Почти весь день они бродили по лугам и опушкам. Дул теплый ветерок, жужжали пчелы. Светило солнце, припорошенное пылью страды. Его лучи плавили полевые камни, рассекали и крошили глину и щебень. Дремотно плескались озера, и их волна никак не могла добраться до берега. Поспевала земляника, розовели малина и вишня. Тихими и опустевшими, как в праздники, были дворы, где на плетнях сушились глиняные горшки, серели колодезные журавли и приклетки. Чей-то черный мохнатый пес, застывший у частокола, равнодушно поднял голову и посмотрел на них глазами старого мудреца — даже не залаял, даже не вильнул хвостом.

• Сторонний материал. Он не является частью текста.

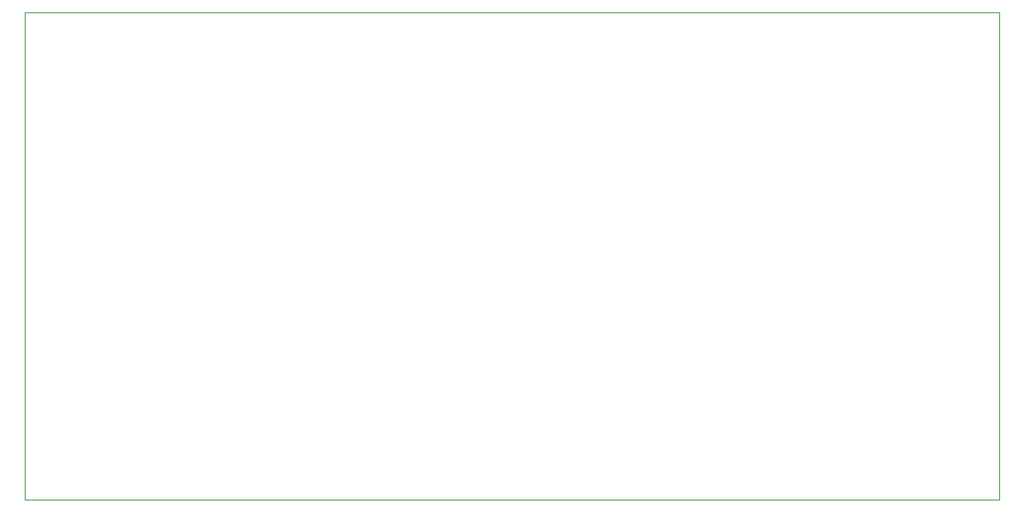
<source format=gm1>
G04 #@! TF.GenerationSoftware,KiCad,Pcbnew,(5.1.9)-1*
G04 #@! TF.CreationDate,2022-05-17T00:30:17-06:00*
G04 #@! TF.ProjectId,Calibrator_02,43616c69-6272-4617-946f-725f30322e6b,rev?*
G04 #@! TF.SameCoordinates,Original*
G04 #@! TF.FileFunction,Profile,NP*
%FSLAX46Y46*%
G04 Gerber Fmt 4.6, Leading zero omitted, Abs format (unit mm)*
G04 Created by KiCad (PCBNEW (5.1.9)-1) date 2022-05-17 00:30:17*
%MOMM*%
%LPD*%
G01*
G04 APERTURE LIST*
G04 #@! TA.AperFunction,Profile*
%ADD10C,0.050000*%
G04 #@! TD*
G04 APERTURE END LIST*
D10*
X90475000Y-25000000D02*
X70475000Y-25000000D01*
X90475000Y25000000D02*
X70475000Y25000000D01*
X90475000Y-25000000D02*
X90475000Y25000000D01*
X-9525000Y-25000000D02*
X70475000Y-25000000D01*
X-9525000Y25000000D02*
X70475000Y25000000D01*
X-9525000Y25000000D02*
X-9525000Y-25000000D01*
M02*

</source>
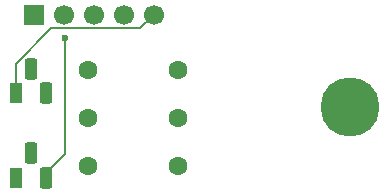
<source format=gbr>
%TF.GenerationSoftware,KiCad,Pcbnew,9.0.2*%
%TF.CreationDate,2025-07-02T14:59:06-07:00*%
%TF.ProjectId,Blinky,426c696e-6b79-42e6-9b69-6361645f7063,rev?*%
%TF.SameCoordinates,Original*%
%TF.FileFunction,Copper,L2,Bot*%
%TF.FilePolarity,Positive*%
%FSLAX46Y46*%
G04 Gerber Fmt 4.6, Leading zero omitted, Abs format (unit mm)*
G04 Created by KiCad (PCBNEW 9.0.2) date 2025-07-02 14:59:06*
%MOMM*%
%LPD*%
G01*
G04 APERTURE LIST*
G04 Aperture macros list*
%AMRoundRect*
0 Rectangle with rounded corners*
0 $1 Rounding radius*
0 $2 $3 $4 $5 $6 $7 $8 $9 X,Y pos of 4 corners*
0 Add a 4 corners polygon primitive as box body*
4,1,4,$2,$3,$4,$5,$6,$7,$8,$9,$2,$3,0*
0 Add four circle primitives for the rounded corners*
1,1,$1+$1,$2,$3*
1,1,$1+$1,$4,$5*
1,1,$1+$1,$6,$7*
1,1,$1+$1,$8,$9*
0 Add four rect primitives between the rounded corners*
20,1,$1+$1,$2,$3,$4,$5,0*
20,1,$1+$1,$4,$5,$6,$7,0*
20,1,$1+$1,$6,$7,$8,$9,0*
20,1,$1+$1,$8,$9,$2,$3,0*%
G04 Aperture macros list end*
%TA.AperFunction,ComponentPad*%
%ADD10R,1.100000X1.800000*%
%TD*%
%TA.AperFunction,ComponentPad*%
%ADD11RoundRect,0.275000X-0.275000X-0.625000X0.275000X-0.625000X0.275000X0.625000X-0.275000X0.625000X0*%
%TD*%
%TA.AperFunction,ComponentPad*%
%ADD12C,1.600000*%
%TD*%
%TA.AperFunction,ComponentPad*%
%ADD13R,1.700000X1.700000*%
%TD*%
%TA.AperFunction,ComponentPad*%
%ADD14C,1.700000*%
%TD*%
%TA.AperFunction,ViaPad*%
%ADD15C,5.000000*%
%TD*%
%TA.AperFunction,ViaPad*%
%ADD16C,0.600000*%
%TD*%
%TA.AperFunction,Conductor*%
%ADD17C,0.200000*%
%TD*%
G04 APERTURE END LIST*
D10*
%TO.P,Q1,1,C*%
%TO.N,NAND1 OUTPUT*%
X111180000Y-92850000D03*
D11*
%TO.P,Q1,2,B*%
%TO.N,Net-(Q1-B)*%
X112450000Y-90780000D03*
%TO.P,Q1,3,E*%
%TO.N,Net-(Q1-E)*%
X113720000Y-92850000D03*
%TD*%
D12*
%TO.P,R3,1*%
%TO.N,Net-(Q2-B)*%
X117280000Y-99000000D03*
%TO.P,R3,2*%
%TO.N,NAND1 INPUT B*%
X124900000Y-99000000D03*
%TD*%
D10*
%TO.P,Q2,1,C*%
%TO.N,Net-(Q1-E)*%
X111180000Y-100000000D03*
D11*
%TO.P,Q2,2,B*%
%TO.N,Net-(Q2-B)*%
X112450000Y-97930000D03*
%TO.P,Q2,3,E*%
%TO.N,GND*%
X113720000Y-100000000D03*
%TD*%
D13*
%TO.P,J1,1,Pin_1*%
%TO.N,VCC*%
X112720000Y-86200000D03*
D14*
%TO.P,J1,2,Pin_2*%
%TO.N,GND*%
X115260000Y-86200000D03*
%TO.P,J1,3,Pin_3*%
%TO.N,NAND1 INPUT B*%
X117800000Y-86200000D03*
%TO.P,J1,4,Pin_4*%
%TO.N,NAND1 INPUT A*%
X120340000Y-86200000D03*
%TO.P,J1,5,Pin_5*%
%TO.N,NAND1 OUTPUT*%
X122880000Y-86200000D03*
%TD*%
D12*
%TO.P,R1,1*%
%TO.N,VCC*%
X117280000Y-90900000D03*
%TO.P,R1,2*%
%TO.N,NAND1 OUTPUT*%
X124900000Y-90900000D03*
%TD*%
%TO.P,R2,1*%
%TO.N,Net-(Q1-B)*%
X117280000Y-94950000D03*
%TO.P,R2,2*%
%TO.N,NAND1 INPUT A*%
X124900000Y-94950000D03*
%TD*%
D15*
%TO.N,*%
X139500000Y-94000000D03*
D16*
%TO.N,GND*%
X115364265Y-88135735D03*
%TD*%
D17*
%TO.N,GND*%
X113720000Y-99600000D02*
X115364265Y-97955735D01*
X115364265Y-97955735D02*
X115364265Y-88135735D01*
%TO.N,NAND1 OUTPUT*%
X114156794Y-87351000D02*
X121729000Y-87351000D01*
X111180000Y-90327794D02*
X114156794Y-87351000D01*
X111180000Y-92450000D02*
X111180000Y-90327794D01*
X121729000Y-87351000D02*
X122880000Y-86200000D01*
%TD*%
M02*

</source>
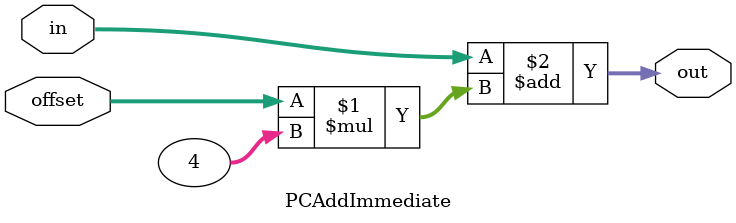
<source format=v>
`timescale 1ns / 1ps


module PCAddImmediate(in, offset, out);
    input [31:0] in, offset;
    output [31:0] out;

    assign out = in + offset * 4;
endmodule

</source>
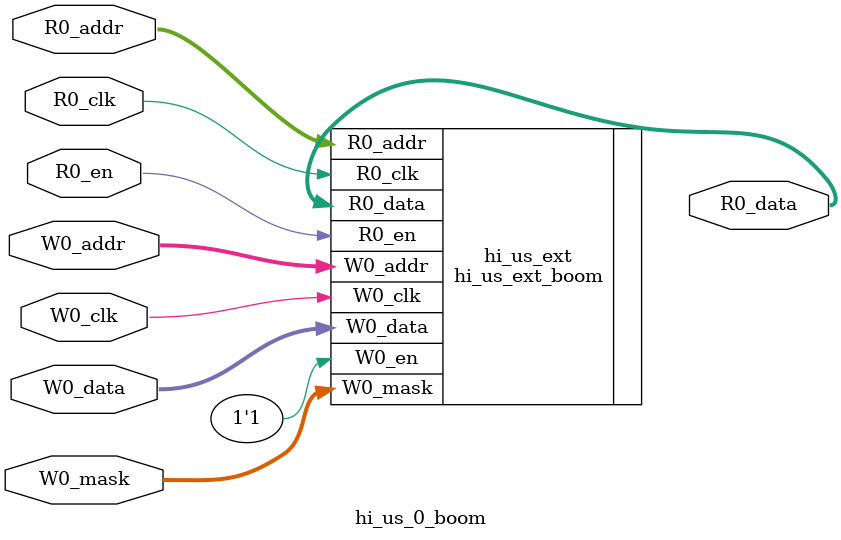
<source format=sv>
`ifndef RANDOMIZE
  `ifdef RANDOMIZE_REG_INIT
    `define RANDOMIZE
  `endif // RANDOMIZE_REG_INIT
`endif // not def RANDOMIZE
`ifndef RANDOMIZE
  `ifdef RANDOMIZE_MEM_INIT
    `define RANDOMIZE
  `endif // RANDOMIZE_MEM_INIT
`endif // not def RANDOMIZE

`ifndef RANDOM
  `define RANDOM $random
`endif // not def RANDOM

// Users can define 'PRINTF_COND' to add an extra gate to prints.
`ifndef PRINTF_COND_
  `ifdef PRINTF_COND
    `define PRINTF_COND_ (`PRINTF_COND)
  `else  // PRINTF_COND
    `define PRINTF_COND_ 1
  `endif // PRINTF_COND
`endif // not def PRINTF_COND_

// Users can define 'ASSERT_VERBOSE_COND' to add an extra gate to assert error printing.
`ifndef ASSERT_VERBOSE_COND_
  `ifdef ASSERT_VERBOSE_COND
    `define ASSERT_VERBOSE_COND_ (`ASSERT_VERBOSE_COND)
  `else  // ASSERT_VERBOSE_COND
    `define ASSERT_VERBOSE_COND_ 1
  `endif // ASSERT_VERBOSE_COND
`endif // not def ASSERT_VERBOSE_COND_

// Users can define 'STOP_COND' to add an extra gate to stop conditions.
`ifndef STOP_COND_
  `ifdef STOP_COND
    `define STOP_COND_ (`STOP_COND)
  `else  // STOP_COND
    `define STOP_COND_ 1
  `endif // STOP_COND
`endif // not def STOP_COND_

// Users can define INIT_RANDOM as general code that gets injected into the
// initializer block for modules with registers.
`ifndef INIT_RANDOM
  `define INIT_RANDOM
`endif // not def INIT_RANDOM

// If using random initialization, you can also define RANDOMIZE_DELAY to
// customize the delay used, otherwise 0.002 is used.
`ifndef RANDOMIZE_DELAY
  `define RANDOMIZE_DELAY 0.002
`endif // not def RANDOMIZE_DELAY

// Define INIT_RANDOM_PROLOG_ for use in our modules below.
`ifndef INIT_RANDOM_PROLOG_
  `ifdef RANDOMIZE
    `ifdef VERILATOR
      `define INIT_RANDOM_PROLOG_ `INIT_RANDOM
    `else  // VERILATOR
      `define INIT_RANDOM_PROLOG_ `INIT_RANDOM #`RANDOMIZE_DELAY begin end
    `endif // VERILATOR
  `else  // RANDOMIZE
    `define INIT_RANDOM_PROLOG_
  `endif // RANDOMIZE
`endif // not def INIT_RANDOM_PROLOG_

module hi_us_0_boom(	// @[tage.scala:89:27]
  input  [6:0] R0_addr,
  input        R0_en,
               R0_clk,
  input  [6:0] W0_addr,
  input        W0_clk,
  input  [3:0] W0_data,
               W0_mask,
  output [3:0] R0_data
);

  hi_us_ext_boom hi_us_ext (	// @[tage.scala:89:27]
    .R0_addr (R0_addr),
    .R0_en   (R0_en),
    .R0_clk  (R0_clk),
    .W0_addr (W0_addr),
    .W0_en   (1'h1),
    .W0_clk  (W0_clk),
    .W0_data (W0_data),
    .W0_mask (W0_mask),
    .R0_data (R0_data)
  );
endmodule


</source>
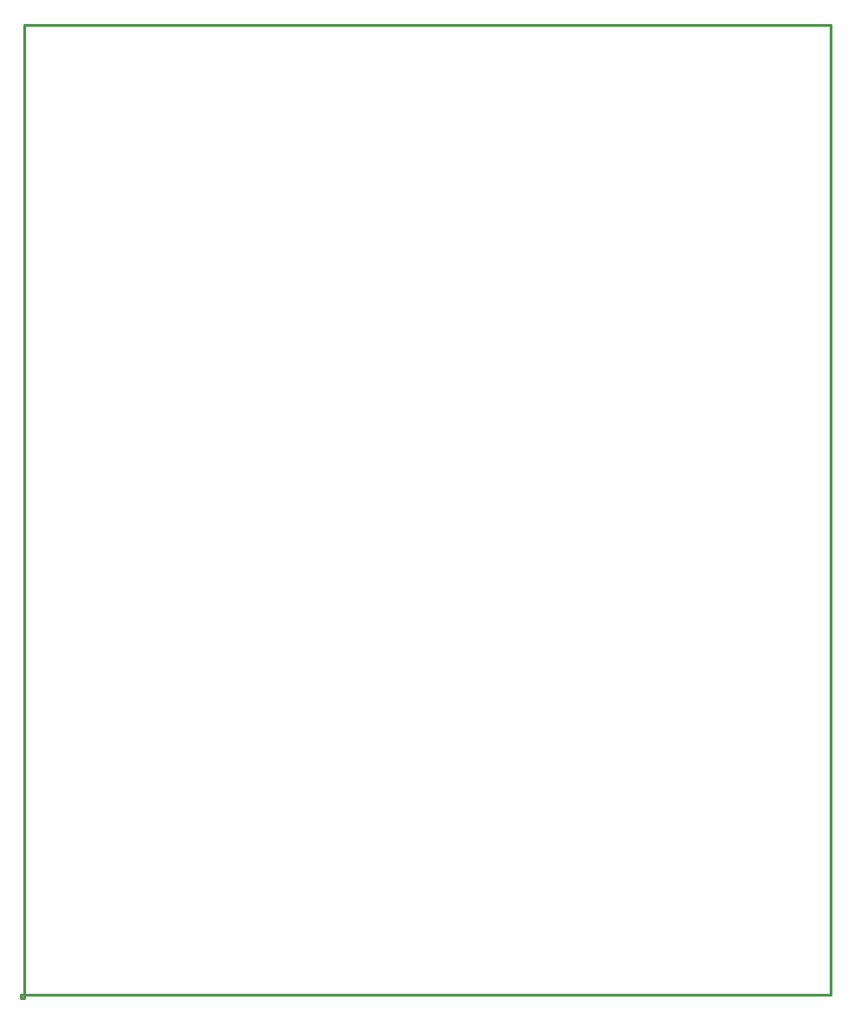
<source format=gko>
%FSLAX44Y44*%
%MOMM*%
G71*
G01*
G75*
G04 Layer_Color=16711935*
%ADD10R,6.2000X3.9000*%
%ADD11R,4.4000X3.3000*%
%ADD12C,0.5000*%
%ADD13C,0.3000*%
%ADD14C,1.0000*%
%ADD15C,2.0000*%
%ADD16C,0.7500*%
%ADD17C,3.0000*%
%ADD18R,3.0000X3.0000*%
%ADD19C,2.0000*%
%ADD20R,1.6000X1.6000*%
%ADD21C,1.6000*%
%ADD22C,1.5000*%
%ADD23R,1.5000X1.5000*%
%ADD24R,1.5000X1.5000*%
%ADD25R,1.6000X1.6000*%
%ADD26R,2.5000X2.5000*%
%ADD27R,2.5000X2.5000*%
%ADD28R,3.0000X3.0000*%
%ADD29C,1.8000*%
%ADD30R,1.8000X1.8000*%
%ADD31C,1.6000*%
%ADD32O,2.2000X0.6000*%
G04:AMPARAMS|DCode=33|XSize=1.4mm|YSize=1mm|CornerRadius=0.125mm|HoleSize=0mm|Usage=FLASHONLY|Rotation=270.000|XOffset=0mm|YOffset=0mm|HoleType=Round|Shape=RoundedRectangle|*
%AMROUNDEDRECTD33*
21,1,1.4000,0.7500,0,0,270.0*
21,1,1.1500,1.0000,0,0,270.0*
1,1,0.2500,-0.3750,-0.5750*
1,1,0.2500,-0.3750,0.5750*
1,1,0.2500,0.3750,0.5750*
1,1,0.2500,0.3750,-0.5750*
%
%ADD33ROUNDEDRECTD33*%
G04:AMPARAMS|DCode=34|XSize=1.4mm|YSize=1mm|CornerRadius=0.125mm|HoleSize=0mm|Usage=FLASHONLY|Rotation=0.000|XOffset=0mm|YOffset=0mm|HoleType=Round|Shape=RoundedRectangle|*
%AMROUNDEDRECTD34*
21,1,1.4000,0.7500,0,0,0.0*
21,1,1.1500,1.0000,0,0,0.0*
1,1,0.2500,0.5750,-0.3750*
1,1,0.2500,-0.5750,-0.3750*
1,1,0.2500,-0.5750,0.3750*
1,1,0.2500,0.5750,0.3750*
%
%ADD34ROUNDEDRECTD34*%
G04:AMPARAMS|DCode=35|XSize=1.3mm|YSize=0.8mm|CornerRadius=0.1mm|HoleSize=0mm|Usage=FLASHONLY|Rotation=0.000|XOffset=0mm|YOffset=0mm|HoleType=Round|Shape=RoundedRectangle|*
%AMROUNDEDRECTD35*
21,1,1.3000,0.6000,0,0,0.0*
21,1,1.1000,0.8000,0,0,0.0*
1,1,0.2000,0.5500,-0.3000*
1,1,0.2000,-0.5500,-0.3000*
1,1,0.2000,-0.5500,0.3000*
1,1,0.2000,0.5500,0.3000*
%
%ADD35ROUNDEDRECTD35*%
G04:AMPARAMS|DCode=36|XSize=1.3mm|YSize=0.8mm|CornerRadius=0.1mm|HoleSize=0mm|Usage=FLASHONLY|Rotation=90.000|XOffset=0mm|YOffset=0mm|HoleType=Round|Shape=RoundedRectangle|*
%AMROUNDEDRECTD36*
21,1,1.3000,0.6000,0,0,90.0*
21,1,1.1000,0.8000,0,0,90.0*
1,1,0.2000,0.3000,0.5500*
1,1,0.2000,0.3000,-0.5500*
1,1,0.2000,-0.3000,-0.5500*
1,1,0.2000,-0.3000,0.5500*
%
%ADD36ROUNDEDRECTD36*%
%ADD37R,0.6000X1.1500*%
G04:AMPARAMS|DCode=38|XSize=0.6mm|YSize=1mm|CornerRadius=0.075mm|HoleSize=0mm|Usage=FLASHONLY|Rotation=270.000|XOffset=0mm|YOffset=0mm|HoleType=Round|Shape=RoundedRectangle|*
%AMROUNDEDRECTD38*
21,1,0.6000,0.8500,0,0,270.0*
21,1,0.4500,1.0000,0,0,270.0*
1,1,0.1500,-0.4250,-0.2250*
1,1,0.1500,-0.4250,0.2250*
1,1,0.1500,0.4250,0.2250*
1,1,0.1500,0.4250,-0.2250*
%
%ADD38ROUNDEDRECTD38*%
%ADD39O,0.6000X2.2000*%
%ADD40C,4.0000*%
%ADD41C,3.0000*%
%ADD42C,1.8000*%
%ADD43C,0.2000*%
%ADD44C,0.4000*%
D13*
X506000Y760000D02*
Y764000D01*
X510000D01*
Y760000D02*
Y764000D01*
X506000Y760000D02*
X510000D01*
Y764000D02*
Y1960000D01*
X1506000D01*
Y764000D02*
Y1960000D01*
X510000Y764000D02*
X1506000D01*
M02*

</source>
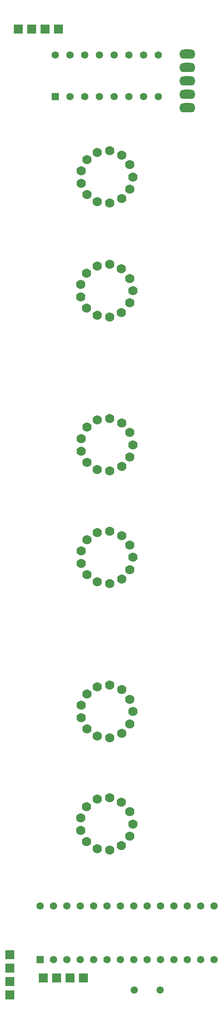
<source format=gbr>
G04 EasyPC Gerber Version 21.0.3 Build 4286 *
%FSLAX35Y35*%
%MOIN*%
%ADD73R,0.05461X0.05461*%
%ADD76R,0.07000X0.07000*%
%ADD77C,0.05449*%
%ADD74C,0.05461*%
%ADD96O,0.12000X0.07000*%
%ADD82C,0.07000*%
X0Y0D02*
D02*
D73*
X39000Y50250D03*
X50382Y693805D03*
D02*
D74*
X39000Y90250D03*
X49000Y50250D03*
Y90250D03*
X50382Y724805D03*
X59000Y50250D03*
Y90250D03*
X61382Y693805D03*
Y724805D03*
X69000Y50250D03*
Y90250D03*
X72382Y693805D03*
Y724805D03*
X79000Y50250D03*
Y90250D03*
X83382Y693805D03*
Y724805D03*
X89000Y50250D03*
Y90250D03*
X94382Y693805D03*
Y724805D03*
X99000Y50250D03*
Y90250D03*
X105382Y693805D03*
Y724805D03*
X109000Y50250D03*
Y90250D03*
X116382Y693805D03*
Y724805D03*
X119000Y50250D03*
Y90250D03*
X127382Y693805D03*
Y724805D03*
X129000Y50250D03*
Y90250D03*
X139000Y50250D03*
Y90250D03*
X149000Y50250D03*
Y90250D03*
X159000Y50250D03*
Y90250D03*
X169000Y50250D03*
Y90250D03*
D02*
D76*
X16500Y24000D03*
Y34000D03*
Y44000D03*
Y54000D03*
X22750Y744000D03*
X32750D03*
X41500Y36500D03*
X42750Y744000D03*
X51500Y36500D03*
X52750Y744000D03*
X61500Y36500D03*
X71500D03*
D02*
D77*
X109394Y27750D03*
X128606D03*
D02*
D82*
X69483Y146721D03*
Y544290D03*
X69483Y156143D03*
Y553712D03*
X69601Y230579D03*
Y345540D03*
Y429398D03*
Y629004D03*
X69601Y240001D03*
Y354962D03*
Y438820D03*
Y638426D03*
X73861Y138378D03*
Y535947D03*
X73862Y164485D03*
Y562054D03*
X73979Y222236D03*
Y337197D03*
Y421055D03*
Y620661D03*
X73980Y248344D03*
Y363304D03*
Y447163D03*
Y646769D03*
X81615Y133026D03*
Y530594D03*
X81616Y169837D03*
Y567406D03*
X81733Y216884D03*
Y331844D03*
Y415703D03*
Y615309D03*
X81734Y253696D03*
Y368656D03*
Y452515D03*
Y652121D03*
X90968Y131889D03*
Y529458D03*
X90969Y170973D03*
Y568542D03*
X91086Y215748D03*
Y330708D03*
Y414567D03*
Y614173D03*
X91087Y254831D03*
Y369792D03*
Y453650D03*
Y653256D03*
X99778Y135230D03*
Y532799D03*
X99779Y167631D03*
Y565200D03*
X99896Y219088D03*
Y334049D03*
Y417907D03*
Y617513D03*
X99897Y251490D03*
Y366450D03*
Y450309D03*
Y649915D03*
X106026Y142282D03*
Y539851D03*
X106026Y160579D03*
Y558148D03*
X106144Y226140D03*
Y341101D03*
Y424959D03*
Y624565D03*
X106144Y244437D03*
Y359398D03*
Y443256D03*
Y642863D03*
X108281Y151431D03*
Y549000D03*
X108399Y235289D03*
Y350250D03*
Y434108D03*
Y633715D03*
D02*
D96*
X149000Y685250D03*
Y695250D03*
Y705250D03*
Y715250D03*
Y725250D03*
X0Y0D02*
M02*

</source>
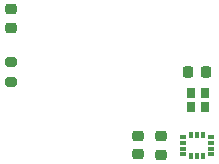
<source format=gtp>
G04 #@! TF.GenerationSoftware,KiCad,Pcbnew,(6.0.11-0)*
G04 #@! TF.CreationDate,2023-06-01T20:00:55-06:00*
G04 #@! TF.ProjectId,LIDPCB,4c494450-4342-42e6-9b69-6361645f7063,rev?*
G04 #@! TF.SameCoordinates,Original*
G04 #@! TF.FileFunction,Paste,Top*
G04 #@! TF.FilePolarity,Positive*
%FSLAX46Y46*%
G04 Gerber Fmt 4.6, Leading zero omitted, Abs format (unit mm)*
G04 Created by KiCad (PCBNEW (6.0.11-0)) date 2023-06-01 20:00:55*
%MOMM*%
%LPD*%
G01*
G04 APERTURE LIST*
G04 Aperture macros list*
%AMRoundRect*
0 Rectangle with rounded corners*
0 $1 Rounding radius*
0 $2 $3 $4 $5 $6 $7 $8 $9 X,Y pos of 4 corners*
0 Add a 4 corners polygon primitive as box body*
4,1,4,$2,$3,$4,$5,$6,$7,$8,$9,$2,$3,0*
0 Add four circle primitives for the rounded corners*
1,1,$1+$1,$2,$3*
1,1,$1+$1,$4,$5*
1,1,$1+$1,$6,$7*
1,1,$1+$1,$8,$9*
0 Add four rect primitives between the rounded corners*
20,1,$1+$1,$2,$3,$4,$5,0*
20,1,$1+$1,$4,$5,$6,$7,0*
20,1,$1+$1,$6,$7,$8,$9,0*
20,1,$1+$1,$8,$9,$2,$3,0*%
G04 Aperture macros list end*
%ADD10RoundRect,0.225000X0.250000X-0.225000X0.250000X0.225000X-0.250000X0.225000X-0.250000X-0.225000X0*%
%ADD11RoundRect,0.225000X-0.250000X0.225000X-0.250000X-0.225000X0.250000X-0.225000X0.250000X0.225000X0*%
%ADD12R,0.600000X0.350000*%
%ADD13R,0.350000X0.600000*%
%ADD14R,0.660400X0.812800*%
%ADD15RoundRect,0.225000X-0.225000X-0.250000X0.225000X-0.250000X0.225000X0.250000X-0.225000X0.250000X0*%
%ADD16RoundRect,0.218750X-0.256250X0.218750X-0.256250X-0.218750X0.256250X-0.218750X0.256250X0.218750X0*%
%ADD17RoundRect,0.200000X-0.275000X0.200000X-0.275000X-0.200000X0.275000X-0.200000X0.275000X0.200000X0*%
G04 APERTURE END LIST*
D10*
X115500000Y-115025000D03*
X115500000Y-113475000D03*
D11*
X113500000Y-113450000D03*
X113500000Y-115000000D03*
D12*
X117340000Y-113500000D03*
X117340000Y-114000000D03*
X117340000Y-114500000D03*
X117340000Y-115000000D03*
D13*
X118000000Y-115160000D03*
X118500000Y-115160000D03*
X119000000Y-115160000D03*
D12*
X119660000Y-115000000D03*
X119660000Y-114500000D03*
X119660000Y-114000000D03*
X119660000Y-113500000D03*
D13*
X119000000Y-113340000D03*
X118500000Y-113340000D03*
X118000000Y-113340000D03*
D14*
X119199998Y-109806200D03*
X118000000Y-109806200D03*
X118000000Y-111000000D03*
X119199998Y-111000000D03*
D15*
X117725000Y-108000000D03*
X119275000Y-108000000D03*
D16*
X102750000Y-102712500D03*
X102750000Y-104287500D03*
D17*
X102750000Y-107175000D03*
X102750000Y-108825000D03*
M02*

</source>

В ушах все еще звучало: «Ты что на меня так смотришь?» Деловитыми, умелыми были ее движения… Целовались в душном брусничнике на опушке, целовались на берегу, возле обмелевшего брода, среди смородины, у озера…

Потом поссорились.

— Все вы такие, — сказала она.

— Какие?

— Спесивцы, себялюбцы и честолюбцы.

Она ни с того ни с сего принялась бранить Альбинаса. У Юозаса мелькнуло страшное подозрение, но она не унималась, выкладывала такие его, Юозаса, мысли, о существовании которых он и сам не подозревал.

— Ты боишься, что он станет очень большим человеком. Тебе что, мало того, чем ты тут обладаешь? Только и норовишь улепетнуть отсюда.

— А ты?

— Никуда я отсюда не поеду. Я пойду в медсестры, вот и все. А ты сам не знаешь, чего хочешь.